## The data
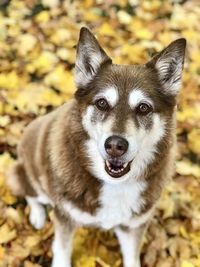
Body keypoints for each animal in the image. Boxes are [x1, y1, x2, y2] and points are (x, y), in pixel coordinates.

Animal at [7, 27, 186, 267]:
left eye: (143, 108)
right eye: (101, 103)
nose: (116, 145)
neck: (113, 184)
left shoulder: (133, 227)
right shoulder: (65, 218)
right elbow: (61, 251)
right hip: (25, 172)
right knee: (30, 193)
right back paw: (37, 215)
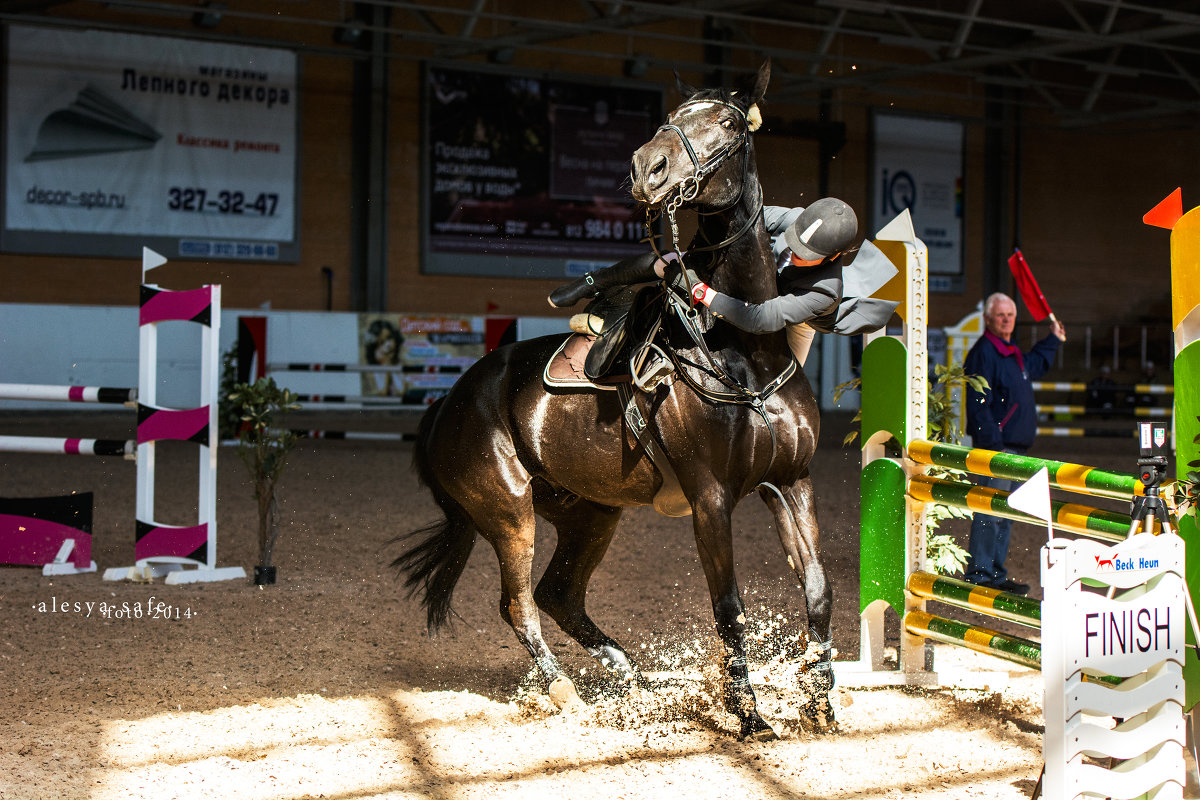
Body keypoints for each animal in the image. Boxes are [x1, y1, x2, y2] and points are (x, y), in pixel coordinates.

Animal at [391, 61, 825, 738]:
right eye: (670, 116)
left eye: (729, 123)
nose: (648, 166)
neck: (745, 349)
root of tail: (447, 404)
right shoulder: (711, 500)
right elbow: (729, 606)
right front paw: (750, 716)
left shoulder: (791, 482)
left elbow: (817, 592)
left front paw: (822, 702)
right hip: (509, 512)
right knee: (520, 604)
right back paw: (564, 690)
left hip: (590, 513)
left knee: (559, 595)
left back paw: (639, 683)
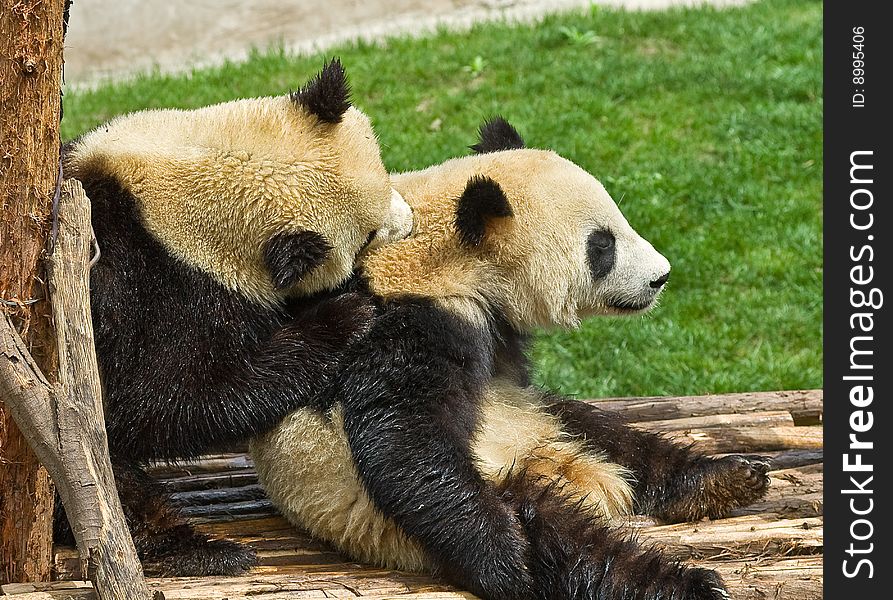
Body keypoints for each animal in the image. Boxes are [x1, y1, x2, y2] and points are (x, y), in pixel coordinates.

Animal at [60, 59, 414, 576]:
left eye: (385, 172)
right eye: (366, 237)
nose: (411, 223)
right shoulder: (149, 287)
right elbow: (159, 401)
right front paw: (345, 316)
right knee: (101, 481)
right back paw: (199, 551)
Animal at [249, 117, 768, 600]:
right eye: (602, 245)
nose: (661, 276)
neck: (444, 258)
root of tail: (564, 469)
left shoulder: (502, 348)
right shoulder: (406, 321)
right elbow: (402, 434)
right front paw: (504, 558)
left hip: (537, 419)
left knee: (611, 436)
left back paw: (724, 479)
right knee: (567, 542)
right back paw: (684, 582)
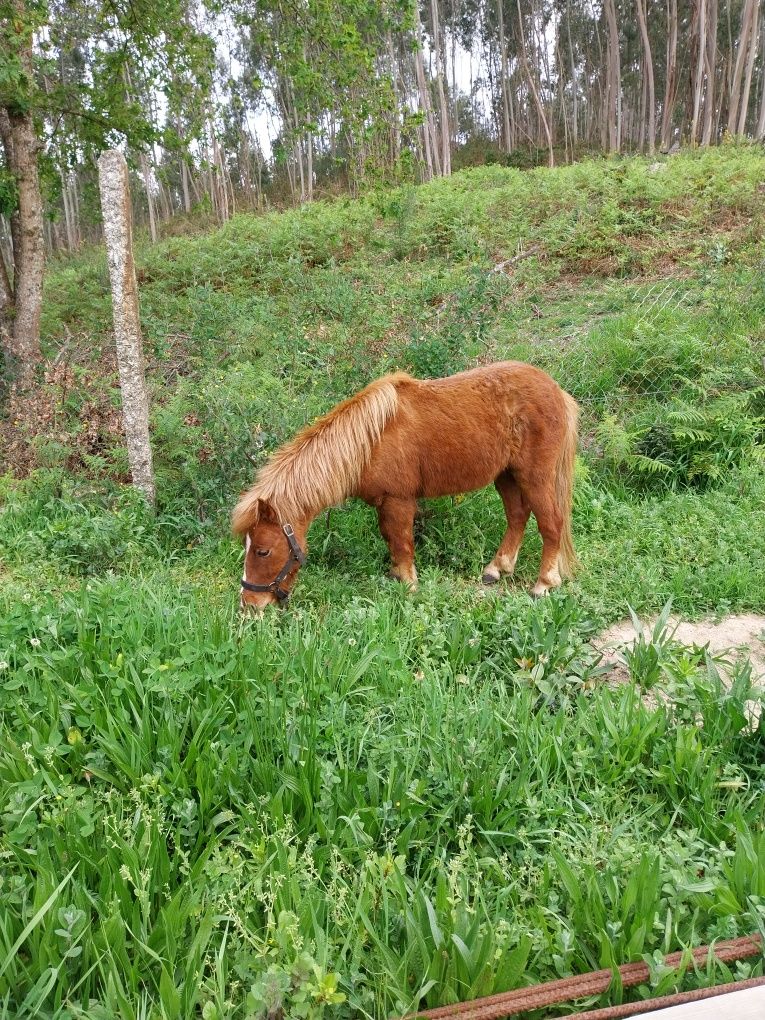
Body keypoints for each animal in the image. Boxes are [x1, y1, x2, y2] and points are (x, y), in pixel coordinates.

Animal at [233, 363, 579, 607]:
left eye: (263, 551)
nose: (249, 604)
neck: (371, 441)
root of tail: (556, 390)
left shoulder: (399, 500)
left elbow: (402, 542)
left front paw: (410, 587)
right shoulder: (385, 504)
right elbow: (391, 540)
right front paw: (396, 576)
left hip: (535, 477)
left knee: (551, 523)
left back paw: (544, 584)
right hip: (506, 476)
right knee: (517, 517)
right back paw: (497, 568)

--

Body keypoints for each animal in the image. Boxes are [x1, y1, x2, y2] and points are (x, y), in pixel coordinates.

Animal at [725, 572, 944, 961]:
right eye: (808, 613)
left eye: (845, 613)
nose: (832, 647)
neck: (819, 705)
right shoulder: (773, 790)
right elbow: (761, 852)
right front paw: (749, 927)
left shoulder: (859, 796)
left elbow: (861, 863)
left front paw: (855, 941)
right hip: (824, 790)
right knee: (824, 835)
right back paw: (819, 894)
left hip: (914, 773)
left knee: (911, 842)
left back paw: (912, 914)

## Work to complete
Only lines with the word "tail" are wanted, so copy each one from the records.

## Answer to this problem
root of tail: (447, 404)
root of tail: (564, 469)
root of tail: (556, 390)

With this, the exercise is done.